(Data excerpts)
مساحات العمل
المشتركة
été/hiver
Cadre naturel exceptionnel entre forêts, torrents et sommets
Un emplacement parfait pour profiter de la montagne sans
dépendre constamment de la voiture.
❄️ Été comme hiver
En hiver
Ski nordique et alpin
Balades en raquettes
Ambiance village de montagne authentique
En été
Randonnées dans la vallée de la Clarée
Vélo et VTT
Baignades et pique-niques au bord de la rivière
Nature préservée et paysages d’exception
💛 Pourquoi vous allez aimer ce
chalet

...

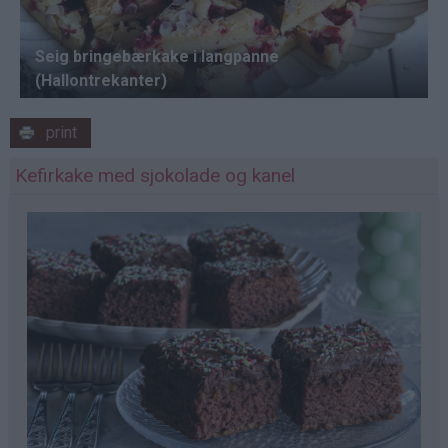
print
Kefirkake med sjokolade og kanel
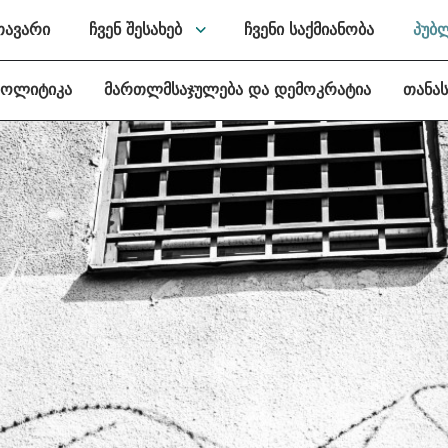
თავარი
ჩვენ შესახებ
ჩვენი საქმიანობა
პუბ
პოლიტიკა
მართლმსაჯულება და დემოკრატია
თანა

TASK DESCRIPTION — The lines above that hold the word "montagne" are the ones to copy.

RESPONSE —
Un emplacement parfait pour profiter de la montagne sans
Ambiance village de montagne authentique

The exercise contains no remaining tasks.